Problem requirements: All of the records below must be reproduced exactly, minus any pictures.

*-*-*

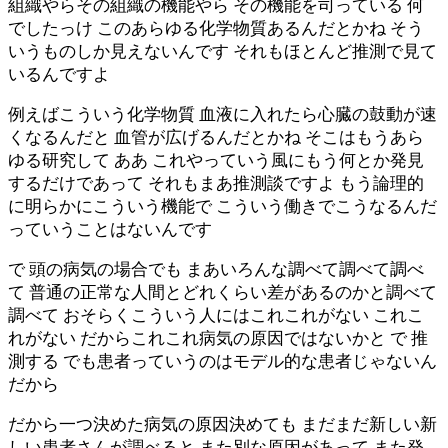
組織やらその組織の機能やら その機能を司っている 何
でしたっけ このあらゆる化学物質あるんだとかね そう
いうものしか見えないんです それもほとんど推測で見て
いるんですよ
例えばこういう化学物質 血液に入れたら心臓の鼓動が速
くなるんだと 血管が広げるんだとかね そこはもうあら
ゆる研究して ああ これやっていう風にもう何とか発見
するだけであって それもまあ推測談ですよ もう論理的
に明らかにこういう機能で こういう働きでこうなるんだ
っていうことはないんです
で 頭の病気の場合でも まあいろんな調べて調べて調べ
て 普通の正常な人間とどれくらい差があるのかと調べて
調べて おそらくこういう人にはこれこれがない これこ
れがない だからこれこれ病気の原因ではないかと で 推
測する でも患者っていうのはモデル的な患者じゃないん
だから
だから一つ決めた病気の原因決めても まだまだ新しい新
しい患者さんが調べると また別な原因があって また発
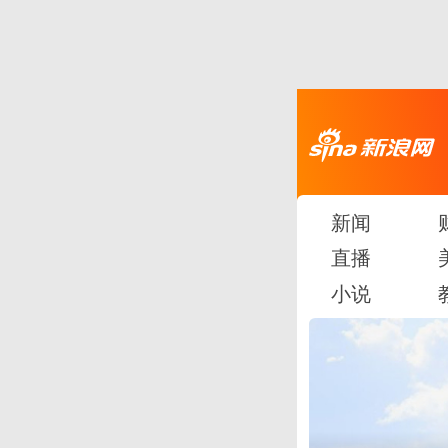
新闻
直播
小说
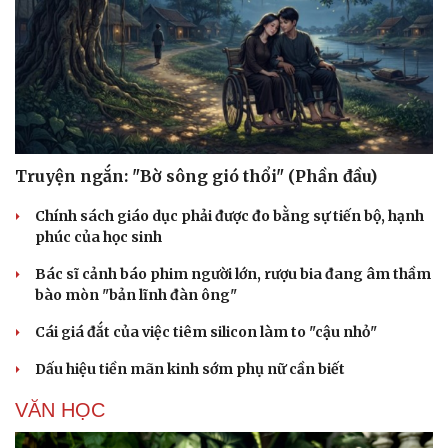
Truyện ngắn: "Bờ sông gió thổi" (Phần đầu)
Chính sách giáo dục phải được đo bằng sự tiến bộ, hạnh
phúc của học sinh
Bác sĩ cảnh báo phim người lớn, rượu bia đang âm thầm
bào mòn "bản lĩnh đàn ông"
Cái giá đắt của việc tiêm silicon làm to "cậu nhỏ"
Cải chính
Dấu hiệu tiền mãn kinh sớm phụ nữ cần biết
VĂN HỌC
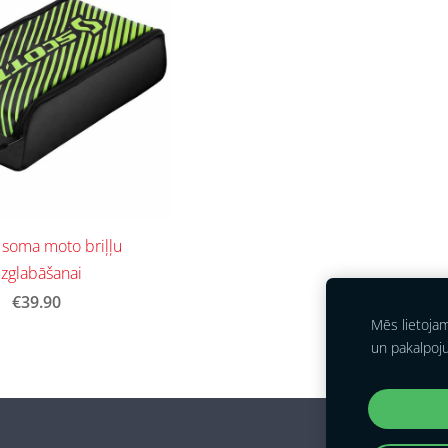
soma moto briļļu
zglabāšanai
€39.90
Mēs lietoja
un pakalpoj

*-*-*

Task result:
組織やらその組織の機能やら その機能を司っている 何
でしたっけ このあらゆる化学物質あるんだとかね そう
いうものしか見えないんです それもほとんど推測で見て
いるんですよ
例えばこういう化学物質 血液に入れたら心臓の鼓動が速
くなるんだと 血管が広げるんだとかね そこはもうあら
ゆる研究して ああ これやっていう風にもう何とか発見
するだけであって それもまあ推測談ですよ もう論理的
に明らかにこういう機能で こういう働きでこうなるんだ
っていうことはないんです
で 頭の病気の場合でも まあいろんな調べて調べて調べ
て 普通の正常な人間とどれくらい差があるのかと調べて
調べて おそらくこういう人にはこれこれがない これこ
れがない だからこれこれ病気の原因ではないかと で 推
測する でも患者っていうのはモデル的な患者じゃないん
だから
だから一つ決めた病気の原因決めても まだまだ新しい新
しい患者さんが調べると また別な原因があって また発
新闻
直播
小说
Truyện ngắn: "Bờ sông gió thổi" (Phần đầu)
Chính sách giáo dục phải được đo bằng sự tiến bộ, hạnh
phúc của học sinh
Bác sĩ cảnh báo phim người lớn, rượu bia đang âm thầm
bào mòn "bản lĩnh đàn ông"
Cái giá đắt của việc tiêm silicon làm to "cậu nhỏ"
Cải chính
Dấu hiệu tiền mãn kinh sớm phụ nữ cần biết
VĂN HỌC
soma moto briļļu
zglabāšanai
€39.90
Mēs lietoja
un pakalpoj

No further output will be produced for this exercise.